A total of 270 people have had their first dose of the AstraZeneca COVID-19 vaccine at yesterday’s launching of the vaccination rollout, with the Ministry of Health (MoH) describing the event as an historical moment.
Some directors of government departments, heads of statutory bodies and private companies, diplomatic corps, financial institutions, politicians including the Mayor of Port Vila were among these first vaccine recipients.
The first person to receive the AstraZeneca vaccine was the Leader of Opposition, Ralph Regenvanu. The second person was Chief Justice Vincent Lunabek and then the Minister of Health, Silas Bule.
Prime Minister (PM), Bob Loughman, who was supposed to be the first person to get the coronavirus vaccine but he had to attend a close relative’s death yesterday.
The first phase of the COVID-19 vaccination for the 20% of the country’s population is now underway at the Convention Centre in Port Vila.
The first group of health workers and frontline workers as prioritised in the first phase of the vaccine rollout will be rolling up their sleeves to get jabbed today.
The priority groups identified by the government are people most exposed such as workers at the border, quarantine facility staff, public transport drivers and health workers. People vulnerable are elderly people aged 55 and above and people over 35 with existing medical conditions.

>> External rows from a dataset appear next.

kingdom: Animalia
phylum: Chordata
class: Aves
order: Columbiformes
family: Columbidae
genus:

It would take some time to vaccinate the priority groups first before the general public. The Ministry of Health (MoH) is anticipating over 4,000 frontline workers and over 8,000 risk population in the first vaccination phase.
Director General (DG) of the MoH, Russel Tamata, said they want the whole community to be immunized before the country could face any transmission.
He took the opportunity during yesterday’s event to announced this weekend’s arrival of the additional 20,000 doses of Sinopharm vaccine from China.
Speaking on behalf of the partners for COVAX Initiative, New Zealand (NZ) High Commissioner to Vanuatu, Jonathan Schwass said vaccines are significant in the fight against coronavirus.
He said vaccines reduce the chances of transmitting the virus and getting really sick with the virus. The risk of getting side effects are minimal compare to the risk of getting infected with coronavirus, he added.
“I’m strongly everyone to listen to advices from our medical professionals when they say that vaccines are to protect you and your loved ones. We are happy that the government has prioritised frontline workers and vulnerable groups in the vaccination rollout. It means that our grandfathers and grandmothers are safe from this dangerous sick.”
According to the World Health Organisation’s (WHO) Country Liaison Officer to Vanuatu, Dr Kunyoung Ko, vaccines have been in existence before COVID, but the coronavirus has made the use of vaccines even more important.
She explained that AstraZeneca vaccine being rolled out in Vanuatu is one of the six vaccines approved by WHO for Emergency Use Listing (EUL), a process to assess the quality, safety and efficacy of vaccines.
“There are no shortcuts in the process,” she conveyed.
“Vaccine safety is important to WHO thus, monitoring side effects during vaccination is required.
“Any side effects suspected during vaccination are reported and scientifically evaluated.”
She said the WHO recognises the hard work of the MoH and its partners, especially UNICEF for securing vaccines through the COVAX facility and ensuring it reaches Vanuatu.